NVIDIA / FasterTransformer

Transformer related optimization, including BERT, GPT
Apache License 2.0
5.77k stars 882 forks source link

Why is the rouge of Hugging Face different from the rouge of Faster Transformer? #489

Open lkm2835 opened 1 year ago

lkm2835 commented 1 year ago

Why is the rouge of Hugging Face different from the rouge of Faster Transformer even though the same weight is used?

https://github.com/NVIDIA/FasterTransformer/blob/main/docs/t5_guide.md#running-t5-v11

Hugging Face (total latency: 21.826529 sec)
rouge1 : 10.786476875527406
rouge2 : 1.8231246974441166
rougeL : 8.652689713627165
rougeLsum : 10.326607305635523
Faster Transformers (total latency: 7.036808000000001 sec)
rouge1 : 10.91735083630513
rouge2 : 1.8454654301092783
rougeL : 8.76872604148143
rougeLsum : 10.453229536094794

I want to know why it's different.

Can I implement the results to be 100% the same?

byshiue commented 1 year ago

Why is the rouge of Hugging Face different from the rouge of Faster Transformer even though the same weight is used?

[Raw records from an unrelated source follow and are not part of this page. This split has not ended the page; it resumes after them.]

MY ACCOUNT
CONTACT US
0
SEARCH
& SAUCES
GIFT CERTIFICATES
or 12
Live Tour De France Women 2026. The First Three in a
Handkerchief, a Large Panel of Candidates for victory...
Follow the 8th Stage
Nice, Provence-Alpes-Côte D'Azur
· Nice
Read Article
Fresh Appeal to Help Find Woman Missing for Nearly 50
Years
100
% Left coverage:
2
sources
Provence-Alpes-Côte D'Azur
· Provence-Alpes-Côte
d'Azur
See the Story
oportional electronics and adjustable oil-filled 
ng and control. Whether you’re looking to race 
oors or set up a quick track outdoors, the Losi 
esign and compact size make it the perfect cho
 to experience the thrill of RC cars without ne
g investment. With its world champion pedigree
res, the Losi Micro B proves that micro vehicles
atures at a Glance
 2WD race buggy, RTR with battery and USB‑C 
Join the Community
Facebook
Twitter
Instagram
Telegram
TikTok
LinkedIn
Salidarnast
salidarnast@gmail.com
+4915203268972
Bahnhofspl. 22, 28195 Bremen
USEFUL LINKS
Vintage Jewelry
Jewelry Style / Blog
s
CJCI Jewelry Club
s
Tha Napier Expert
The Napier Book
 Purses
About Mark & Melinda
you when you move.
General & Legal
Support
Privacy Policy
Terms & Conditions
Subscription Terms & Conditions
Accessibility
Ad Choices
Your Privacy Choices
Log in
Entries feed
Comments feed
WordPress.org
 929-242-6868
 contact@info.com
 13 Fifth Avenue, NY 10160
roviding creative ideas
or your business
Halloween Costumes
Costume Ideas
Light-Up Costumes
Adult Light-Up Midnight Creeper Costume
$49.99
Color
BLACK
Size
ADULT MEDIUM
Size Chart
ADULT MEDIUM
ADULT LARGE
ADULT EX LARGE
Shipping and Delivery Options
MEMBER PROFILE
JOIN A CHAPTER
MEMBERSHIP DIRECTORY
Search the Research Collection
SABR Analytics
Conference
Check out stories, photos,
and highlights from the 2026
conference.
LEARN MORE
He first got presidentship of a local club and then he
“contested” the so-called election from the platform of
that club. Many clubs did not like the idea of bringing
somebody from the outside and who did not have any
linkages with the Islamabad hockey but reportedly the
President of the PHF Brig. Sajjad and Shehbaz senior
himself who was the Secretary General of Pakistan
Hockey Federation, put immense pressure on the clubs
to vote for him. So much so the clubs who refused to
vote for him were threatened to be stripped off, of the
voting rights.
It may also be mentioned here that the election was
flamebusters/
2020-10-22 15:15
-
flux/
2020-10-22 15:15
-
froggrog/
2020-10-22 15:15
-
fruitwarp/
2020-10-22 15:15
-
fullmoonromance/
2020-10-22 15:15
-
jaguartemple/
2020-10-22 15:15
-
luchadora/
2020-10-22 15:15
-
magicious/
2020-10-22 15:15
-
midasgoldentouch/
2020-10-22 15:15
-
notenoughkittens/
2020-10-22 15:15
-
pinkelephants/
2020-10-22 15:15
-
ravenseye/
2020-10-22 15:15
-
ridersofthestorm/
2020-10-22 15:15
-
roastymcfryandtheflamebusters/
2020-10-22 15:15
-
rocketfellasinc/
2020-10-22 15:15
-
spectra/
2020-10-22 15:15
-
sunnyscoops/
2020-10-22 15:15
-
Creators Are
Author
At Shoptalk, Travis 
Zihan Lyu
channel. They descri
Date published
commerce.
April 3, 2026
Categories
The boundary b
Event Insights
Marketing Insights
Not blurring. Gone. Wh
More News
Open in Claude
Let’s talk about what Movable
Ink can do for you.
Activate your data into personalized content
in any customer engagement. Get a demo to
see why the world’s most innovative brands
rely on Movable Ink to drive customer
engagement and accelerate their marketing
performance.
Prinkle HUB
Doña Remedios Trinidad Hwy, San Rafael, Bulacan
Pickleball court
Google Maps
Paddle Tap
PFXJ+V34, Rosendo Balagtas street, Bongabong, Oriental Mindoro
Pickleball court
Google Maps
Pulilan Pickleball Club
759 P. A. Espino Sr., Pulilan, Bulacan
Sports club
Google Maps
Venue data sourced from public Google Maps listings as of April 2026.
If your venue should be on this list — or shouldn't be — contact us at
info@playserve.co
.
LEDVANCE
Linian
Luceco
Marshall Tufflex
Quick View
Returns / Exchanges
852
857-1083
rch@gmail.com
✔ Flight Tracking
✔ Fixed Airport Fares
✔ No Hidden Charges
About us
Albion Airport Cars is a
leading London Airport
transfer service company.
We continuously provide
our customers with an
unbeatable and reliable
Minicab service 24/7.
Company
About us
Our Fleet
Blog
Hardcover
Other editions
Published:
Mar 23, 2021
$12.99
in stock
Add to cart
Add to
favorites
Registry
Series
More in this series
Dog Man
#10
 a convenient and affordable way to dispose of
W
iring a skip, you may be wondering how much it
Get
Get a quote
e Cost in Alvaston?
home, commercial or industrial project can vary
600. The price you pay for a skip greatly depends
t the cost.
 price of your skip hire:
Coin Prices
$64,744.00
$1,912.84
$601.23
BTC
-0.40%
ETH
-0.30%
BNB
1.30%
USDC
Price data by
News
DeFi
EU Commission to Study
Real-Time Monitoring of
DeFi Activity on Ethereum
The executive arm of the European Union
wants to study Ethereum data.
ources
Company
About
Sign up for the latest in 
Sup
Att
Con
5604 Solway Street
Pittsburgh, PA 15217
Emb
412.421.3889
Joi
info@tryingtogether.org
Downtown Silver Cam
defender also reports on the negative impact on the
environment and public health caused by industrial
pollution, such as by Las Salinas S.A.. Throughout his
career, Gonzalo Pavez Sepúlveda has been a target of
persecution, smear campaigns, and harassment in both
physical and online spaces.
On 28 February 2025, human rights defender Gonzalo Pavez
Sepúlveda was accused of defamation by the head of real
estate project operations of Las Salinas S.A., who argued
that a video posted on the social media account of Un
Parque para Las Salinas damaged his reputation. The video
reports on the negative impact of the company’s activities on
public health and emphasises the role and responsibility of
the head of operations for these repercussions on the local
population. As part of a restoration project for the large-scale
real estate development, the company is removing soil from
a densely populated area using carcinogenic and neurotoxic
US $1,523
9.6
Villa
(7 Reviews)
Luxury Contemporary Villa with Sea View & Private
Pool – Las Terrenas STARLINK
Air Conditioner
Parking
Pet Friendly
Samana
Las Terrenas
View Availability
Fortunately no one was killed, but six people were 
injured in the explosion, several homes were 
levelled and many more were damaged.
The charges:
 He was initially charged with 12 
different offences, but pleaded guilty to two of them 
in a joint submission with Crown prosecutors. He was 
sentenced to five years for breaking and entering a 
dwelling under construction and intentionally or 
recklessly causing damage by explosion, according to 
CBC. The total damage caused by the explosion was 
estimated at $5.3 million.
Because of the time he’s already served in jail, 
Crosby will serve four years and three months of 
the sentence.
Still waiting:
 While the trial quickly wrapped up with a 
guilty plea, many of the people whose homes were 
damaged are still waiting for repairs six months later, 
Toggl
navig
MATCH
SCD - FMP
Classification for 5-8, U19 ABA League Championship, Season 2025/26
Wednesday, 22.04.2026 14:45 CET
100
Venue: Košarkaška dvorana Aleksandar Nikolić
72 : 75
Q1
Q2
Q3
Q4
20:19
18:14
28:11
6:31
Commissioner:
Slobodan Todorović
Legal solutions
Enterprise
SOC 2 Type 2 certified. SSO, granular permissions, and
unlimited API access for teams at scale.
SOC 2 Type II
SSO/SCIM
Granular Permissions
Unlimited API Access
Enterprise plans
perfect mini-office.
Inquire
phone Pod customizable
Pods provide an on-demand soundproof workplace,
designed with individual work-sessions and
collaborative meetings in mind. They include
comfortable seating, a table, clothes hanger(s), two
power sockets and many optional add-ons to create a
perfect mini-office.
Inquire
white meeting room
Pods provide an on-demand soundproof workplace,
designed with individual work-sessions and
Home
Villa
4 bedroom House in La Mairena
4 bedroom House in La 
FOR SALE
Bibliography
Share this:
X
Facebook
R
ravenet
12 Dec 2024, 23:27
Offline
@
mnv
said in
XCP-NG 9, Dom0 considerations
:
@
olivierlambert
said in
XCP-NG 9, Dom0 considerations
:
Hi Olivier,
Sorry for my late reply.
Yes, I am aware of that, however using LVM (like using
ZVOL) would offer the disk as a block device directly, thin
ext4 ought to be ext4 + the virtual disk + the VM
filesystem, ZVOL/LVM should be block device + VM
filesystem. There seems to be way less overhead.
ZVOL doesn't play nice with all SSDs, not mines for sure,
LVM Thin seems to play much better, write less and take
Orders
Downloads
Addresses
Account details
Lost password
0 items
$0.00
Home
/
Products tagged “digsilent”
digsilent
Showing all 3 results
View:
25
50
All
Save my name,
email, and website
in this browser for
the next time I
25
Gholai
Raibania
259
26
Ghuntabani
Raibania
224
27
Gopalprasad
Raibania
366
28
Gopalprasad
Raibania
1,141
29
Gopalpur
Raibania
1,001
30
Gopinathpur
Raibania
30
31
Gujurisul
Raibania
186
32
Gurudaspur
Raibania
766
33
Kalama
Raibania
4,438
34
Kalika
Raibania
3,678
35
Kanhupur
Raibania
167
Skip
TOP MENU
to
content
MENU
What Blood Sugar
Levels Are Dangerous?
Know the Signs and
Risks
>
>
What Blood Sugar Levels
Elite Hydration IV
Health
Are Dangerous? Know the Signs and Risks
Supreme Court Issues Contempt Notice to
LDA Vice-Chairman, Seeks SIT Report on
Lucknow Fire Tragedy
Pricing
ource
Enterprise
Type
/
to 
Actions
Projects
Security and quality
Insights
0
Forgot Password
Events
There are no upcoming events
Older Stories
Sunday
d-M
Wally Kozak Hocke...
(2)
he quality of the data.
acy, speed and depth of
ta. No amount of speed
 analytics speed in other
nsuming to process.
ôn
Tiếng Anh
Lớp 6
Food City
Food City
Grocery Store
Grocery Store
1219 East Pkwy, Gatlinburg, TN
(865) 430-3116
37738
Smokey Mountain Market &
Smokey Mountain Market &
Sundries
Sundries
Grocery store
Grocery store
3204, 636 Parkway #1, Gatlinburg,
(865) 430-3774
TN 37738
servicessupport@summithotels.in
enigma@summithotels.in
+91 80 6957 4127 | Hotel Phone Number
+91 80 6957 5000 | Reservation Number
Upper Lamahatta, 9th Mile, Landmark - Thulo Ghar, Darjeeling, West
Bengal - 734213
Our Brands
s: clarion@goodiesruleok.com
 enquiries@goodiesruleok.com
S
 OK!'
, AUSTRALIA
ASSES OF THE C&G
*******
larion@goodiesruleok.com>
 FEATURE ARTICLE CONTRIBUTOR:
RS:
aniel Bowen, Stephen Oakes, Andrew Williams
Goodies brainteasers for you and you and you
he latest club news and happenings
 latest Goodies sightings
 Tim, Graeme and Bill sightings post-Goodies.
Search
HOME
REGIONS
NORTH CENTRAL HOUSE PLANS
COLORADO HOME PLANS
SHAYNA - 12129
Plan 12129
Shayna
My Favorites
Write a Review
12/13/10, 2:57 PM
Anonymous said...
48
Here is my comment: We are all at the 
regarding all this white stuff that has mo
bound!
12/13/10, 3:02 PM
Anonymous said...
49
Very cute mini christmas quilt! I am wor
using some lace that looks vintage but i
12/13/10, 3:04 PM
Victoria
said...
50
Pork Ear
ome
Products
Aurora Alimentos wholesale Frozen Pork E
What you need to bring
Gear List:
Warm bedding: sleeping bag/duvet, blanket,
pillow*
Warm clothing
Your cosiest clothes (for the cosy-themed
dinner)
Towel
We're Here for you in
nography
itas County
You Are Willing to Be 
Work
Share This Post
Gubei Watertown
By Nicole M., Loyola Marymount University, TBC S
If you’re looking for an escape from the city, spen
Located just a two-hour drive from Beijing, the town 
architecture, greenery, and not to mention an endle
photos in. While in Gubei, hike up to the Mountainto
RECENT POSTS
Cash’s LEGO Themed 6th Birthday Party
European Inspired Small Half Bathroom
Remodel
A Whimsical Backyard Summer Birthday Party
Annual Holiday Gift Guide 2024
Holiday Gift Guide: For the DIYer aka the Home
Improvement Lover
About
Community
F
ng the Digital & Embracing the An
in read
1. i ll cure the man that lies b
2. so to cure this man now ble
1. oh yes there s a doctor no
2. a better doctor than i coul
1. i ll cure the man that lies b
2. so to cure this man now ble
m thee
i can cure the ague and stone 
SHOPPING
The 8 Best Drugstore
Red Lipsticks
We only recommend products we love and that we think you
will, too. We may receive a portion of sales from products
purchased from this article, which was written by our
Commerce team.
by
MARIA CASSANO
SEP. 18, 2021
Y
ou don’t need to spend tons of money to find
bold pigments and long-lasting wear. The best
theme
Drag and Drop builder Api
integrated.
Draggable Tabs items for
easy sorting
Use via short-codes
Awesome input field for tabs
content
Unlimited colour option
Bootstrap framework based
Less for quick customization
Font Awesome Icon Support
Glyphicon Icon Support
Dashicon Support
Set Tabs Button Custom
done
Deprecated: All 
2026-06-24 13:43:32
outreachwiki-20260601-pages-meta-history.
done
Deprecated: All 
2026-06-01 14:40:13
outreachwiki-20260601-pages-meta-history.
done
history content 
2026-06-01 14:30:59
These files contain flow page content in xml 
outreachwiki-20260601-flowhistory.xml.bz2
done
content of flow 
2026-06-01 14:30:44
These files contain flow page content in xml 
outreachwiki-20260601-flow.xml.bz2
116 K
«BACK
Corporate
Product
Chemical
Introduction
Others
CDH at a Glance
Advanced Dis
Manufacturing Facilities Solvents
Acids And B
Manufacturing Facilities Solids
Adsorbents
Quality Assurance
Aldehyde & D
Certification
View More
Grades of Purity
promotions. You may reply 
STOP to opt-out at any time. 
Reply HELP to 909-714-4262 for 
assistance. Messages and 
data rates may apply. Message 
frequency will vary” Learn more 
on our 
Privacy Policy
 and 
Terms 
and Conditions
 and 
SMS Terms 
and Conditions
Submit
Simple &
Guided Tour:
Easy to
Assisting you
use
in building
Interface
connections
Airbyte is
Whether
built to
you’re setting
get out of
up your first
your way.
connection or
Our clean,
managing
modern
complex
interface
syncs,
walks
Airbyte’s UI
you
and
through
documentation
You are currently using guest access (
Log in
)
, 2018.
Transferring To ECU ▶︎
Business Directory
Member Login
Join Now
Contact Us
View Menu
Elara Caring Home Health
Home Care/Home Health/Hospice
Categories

https://github.com/NVIDIA/FasterTransformer/blob/main/docs/t5_guide.md#running-t5-v11

Hugging Face (total latency: 21.826529 sec)
rouge1 : 10.786476875527406
rouge2 : 1.8231246974441166
rougeL : 8.652689713627165
rougeLsum : 10.326607305635523
Faster Transformers (total latency: 7.036808000000001 sec)
rouge1 : 10.91735083630513
rouge2 : 1.8454654301092783
rougeL : 8.76872604148143
rougeLsum : 10.453229536094794

I want to know why it's different.

Can I implement the results to be 100% the same?

It is almost impossible. Different gemm algorithm, and different kernel fusion all lead to different computing order. So, they must have small different in final results of transformer. And for generation model, such small gap would be accumulated and lead to different output ids finally.